The severe ramifications for Barclays Bank, following the theft of thousands of customer files, has forced the issue of how organisations protect confidential data high up the agenda for both businesses and consumers. Trust is the cornerstone of all relationships so if it becomes compromised customers waste no time moving on to a brand they perceive as more deserving of their time and money.
This being the case, data security executives the world over, responsible for protecting customers personal information, are facing increasing pressure to prove that they have the plans and processes in place to ensure that their employer is not next to have its data security vulnerabilities exposed.
Indeed, in today’s multi-faceted virtual world, system failure is just the tip of the iceberg for technology leaders whose data strategies must now also incorporate protection against risk from the ever moving feast that is cybercrime. With tactics ranging from pop-up adverts and spyware to capture web browsing habits to the insertion Trojans or use of cleverly crafted queries designed to steal passwords and log-in information, there is risk associated with every online touchpoint.
Three Key Vulnerabilities
To protect against these attacks, organisations must give due diligence to the three key vulnerable channels hackers can compromise online:
- People – the potentially dangerous people with whom users interact. The Barclays security breach highlights the vulnerability posed by people with the now infamous delivery to a national newspaper of a memory stick containing personal details of 2,000 customers.
- Places – the potentially dangerous destinations or URLs where users visit. The number of phishing campaigns worldwide increased by more than 20 percent in the third quarter of 2013, with crimeware (malware designed specifically to automate cybercrime attacks) evolving and proliferating, according to the Anti-Phishing Working Group (APWG).
- Things – the potentially dangerous objects/applications with which the user interacts. Every day, more than 100,000 web sites are running with the singular goal of spreading crime ware which can cripple the effectiveness of information security efforts.
As evidenced by the Barclays fiasco, firms might think they have done enough to counter the risk posed by online crime, but in reality most are really not doing enough to keep data safe. Clear too, judging from the volume and severity of online crime, criminals know where vulnerabilities exist and have altered their strategies to bypass traditional security measures. The fact is, in today’s sophisticated technology landscape, security needs to be intelligent, scalable, and always on high alert wherever end users happen to be.
The rise of phishing is a pertinent example of a form of cybercrime which indiscriminately attacks businesses of all sizes, wreaking reputations and destroying livelihoods. A common form of phishing involves using email addresses stolen from specific databases using ‘SQL injection’ to launch targeted ‘spear-phishing’ attacks against email users.
General phishing attacks target a wide variety of people, typically flooding thousands of inboxes, however spear phishing targets specific people or organisations. To mitigate against this, protecting your databases using properly configured web application firewalls (WAFs) is a no-brainer.

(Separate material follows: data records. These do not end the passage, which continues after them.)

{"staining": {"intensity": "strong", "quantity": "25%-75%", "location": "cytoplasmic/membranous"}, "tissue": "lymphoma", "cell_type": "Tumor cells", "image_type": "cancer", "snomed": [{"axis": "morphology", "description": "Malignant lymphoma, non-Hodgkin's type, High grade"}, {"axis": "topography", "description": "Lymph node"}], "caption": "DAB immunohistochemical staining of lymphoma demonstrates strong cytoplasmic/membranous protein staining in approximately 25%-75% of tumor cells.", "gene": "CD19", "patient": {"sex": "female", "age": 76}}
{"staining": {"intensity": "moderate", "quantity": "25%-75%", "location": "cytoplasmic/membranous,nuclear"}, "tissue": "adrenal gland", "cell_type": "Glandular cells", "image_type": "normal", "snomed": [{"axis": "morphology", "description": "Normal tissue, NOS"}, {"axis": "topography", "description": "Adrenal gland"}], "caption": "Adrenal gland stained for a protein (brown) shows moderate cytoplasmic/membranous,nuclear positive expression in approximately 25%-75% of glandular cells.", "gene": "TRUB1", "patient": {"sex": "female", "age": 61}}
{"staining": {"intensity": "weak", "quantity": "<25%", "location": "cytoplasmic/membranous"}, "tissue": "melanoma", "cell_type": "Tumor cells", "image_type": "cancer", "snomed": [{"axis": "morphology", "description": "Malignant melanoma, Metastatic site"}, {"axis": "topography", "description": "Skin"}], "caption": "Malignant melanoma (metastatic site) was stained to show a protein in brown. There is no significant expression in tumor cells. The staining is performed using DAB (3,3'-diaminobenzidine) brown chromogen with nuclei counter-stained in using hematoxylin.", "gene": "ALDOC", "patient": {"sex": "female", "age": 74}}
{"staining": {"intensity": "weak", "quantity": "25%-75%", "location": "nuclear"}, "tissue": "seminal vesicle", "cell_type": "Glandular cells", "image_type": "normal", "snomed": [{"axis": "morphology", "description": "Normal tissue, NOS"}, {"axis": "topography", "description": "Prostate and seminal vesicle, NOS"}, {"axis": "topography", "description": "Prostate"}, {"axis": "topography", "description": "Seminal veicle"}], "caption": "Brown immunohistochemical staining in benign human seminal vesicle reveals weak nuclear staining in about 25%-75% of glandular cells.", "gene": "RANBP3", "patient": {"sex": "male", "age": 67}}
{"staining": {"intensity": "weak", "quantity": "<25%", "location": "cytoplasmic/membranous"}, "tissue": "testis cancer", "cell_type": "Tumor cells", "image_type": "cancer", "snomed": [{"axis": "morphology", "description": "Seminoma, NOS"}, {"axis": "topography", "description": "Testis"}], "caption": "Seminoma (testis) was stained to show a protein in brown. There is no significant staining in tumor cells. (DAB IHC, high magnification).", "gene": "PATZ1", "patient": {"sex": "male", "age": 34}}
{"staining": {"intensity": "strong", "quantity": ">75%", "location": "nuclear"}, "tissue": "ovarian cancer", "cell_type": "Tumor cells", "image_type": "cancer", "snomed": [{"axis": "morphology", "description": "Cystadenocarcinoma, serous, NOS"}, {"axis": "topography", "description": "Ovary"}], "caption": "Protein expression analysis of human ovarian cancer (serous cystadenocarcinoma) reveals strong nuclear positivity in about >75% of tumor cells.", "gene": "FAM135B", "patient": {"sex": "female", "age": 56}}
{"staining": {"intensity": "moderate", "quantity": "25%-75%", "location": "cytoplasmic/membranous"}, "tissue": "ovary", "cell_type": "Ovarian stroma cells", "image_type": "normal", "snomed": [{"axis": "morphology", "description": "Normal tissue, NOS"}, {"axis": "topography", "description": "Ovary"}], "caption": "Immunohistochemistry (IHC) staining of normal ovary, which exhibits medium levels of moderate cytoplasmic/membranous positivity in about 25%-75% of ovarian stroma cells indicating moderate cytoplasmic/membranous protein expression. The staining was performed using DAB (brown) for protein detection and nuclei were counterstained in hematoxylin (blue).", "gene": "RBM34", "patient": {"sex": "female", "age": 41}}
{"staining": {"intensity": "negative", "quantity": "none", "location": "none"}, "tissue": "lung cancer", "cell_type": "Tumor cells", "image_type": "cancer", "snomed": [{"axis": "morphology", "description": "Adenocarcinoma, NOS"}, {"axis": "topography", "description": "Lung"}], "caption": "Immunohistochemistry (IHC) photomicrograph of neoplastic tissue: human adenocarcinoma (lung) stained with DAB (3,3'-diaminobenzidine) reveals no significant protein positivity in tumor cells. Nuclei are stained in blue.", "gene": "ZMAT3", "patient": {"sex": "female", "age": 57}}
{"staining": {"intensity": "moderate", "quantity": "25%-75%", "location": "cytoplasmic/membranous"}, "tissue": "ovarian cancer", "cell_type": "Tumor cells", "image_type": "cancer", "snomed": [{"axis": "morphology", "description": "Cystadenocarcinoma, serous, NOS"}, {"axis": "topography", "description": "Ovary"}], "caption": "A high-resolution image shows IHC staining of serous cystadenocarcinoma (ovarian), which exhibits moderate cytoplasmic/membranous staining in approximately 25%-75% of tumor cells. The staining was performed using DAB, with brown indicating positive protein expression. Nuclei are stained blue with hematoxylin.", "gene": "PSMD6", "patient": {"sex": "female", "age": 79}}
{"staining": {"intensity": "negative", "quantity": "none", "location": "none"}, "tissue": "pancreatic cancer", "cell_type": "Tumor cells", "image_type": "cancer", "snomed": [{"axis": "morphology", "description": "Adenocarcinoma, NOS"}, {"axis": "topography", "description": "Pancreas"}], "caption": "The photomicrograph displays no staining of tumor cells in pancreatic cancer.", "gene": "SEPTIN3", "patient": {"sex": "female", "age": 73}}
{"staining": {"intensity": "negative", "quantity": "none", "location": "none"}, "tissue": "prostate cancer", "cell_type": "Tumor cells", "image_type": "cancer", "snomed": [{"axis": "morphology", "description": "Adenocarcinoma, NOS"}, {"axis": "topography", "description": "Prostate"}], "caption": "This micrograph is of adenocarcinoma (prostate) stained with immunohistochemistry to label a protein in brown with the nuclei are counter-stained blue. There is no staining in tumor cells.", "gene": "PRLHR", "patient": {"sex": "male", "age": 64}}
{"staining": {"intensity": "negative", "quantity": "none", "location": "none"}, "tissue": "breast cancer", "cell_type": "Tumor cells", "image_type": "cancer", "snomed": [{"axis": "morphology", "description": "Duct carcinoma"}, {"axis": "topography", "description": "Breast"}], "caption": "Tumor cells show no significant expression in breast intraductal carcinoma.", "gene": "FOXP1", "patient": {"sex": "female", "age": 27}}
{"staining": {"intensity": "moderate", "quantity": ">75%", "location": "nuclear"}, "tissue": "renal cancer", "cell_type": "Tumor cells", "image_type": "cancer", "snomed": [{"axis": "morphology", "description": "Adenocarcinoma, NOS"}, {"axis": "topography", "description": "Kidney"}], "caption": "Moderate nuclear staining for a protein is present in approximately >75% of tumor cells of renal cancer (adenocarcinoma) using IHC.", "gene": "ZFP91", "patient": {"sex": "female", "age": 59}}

There are two basic rules, of equal importance, that organisations need to keep front of mind when developing, implementing and managing data strategy:
- Rule #1 for protecting your customers: Never lose their identity – ensure clear accountability for protecting individuals’ privacy at all times.
- Rule #1 for employees: Educate them to not put business related information at risk – continually consider and address privacy concerns.
An approach built on these two rules is the only way to stop malware, spyware, viruses, malicious content, and other threats in order to prevent hacking attacks.
For example, taking ‘spear phishing’ as an example, the attacker will research personal information about the individuals in order to make their messages sound more convincing. The availability of personal information via social media has made this process a lot easier for cyber criminals, stressing the importance of ‘The Rules at all times for employees and customers alike.
Anticipated or not, there will always be new and bigger threats to data to deal with. As technology and devices become ever more deeply embedded in our lives the volume of vulnerable data will keep growing and the threats to that data keep morphing.
A startling indication of the future scale of data security risk came recently in the form of an attack that exploited a key vulnerability in the infrastructure of the internet itself. Hosting and security firm Cloudflare said it recorded the “biggest ever” attack of its kind in February this year when hackers took advantage of a weaknesses in the Network Time Protocol (NTP) to flood servers with vast amounts of data. That same technique could potentially be used to force popular services offline.
Unfortunately, despite the NTP being one of several protocols used within the infrastructure of the internet to keep things running smoothly, it was designed and implemented at a time when the prospect of malicious activity was not considered. And there will be many other pieces of software or process so deeply entrenched in the way organisations work that unexpected risks will continue to emerge.
The fact is, above all else, the best organisations can do to protect their data is to stringently adhere to ‘The Rules’ – making sure that they, and their employees, always have data security front of mind in every process and interaction.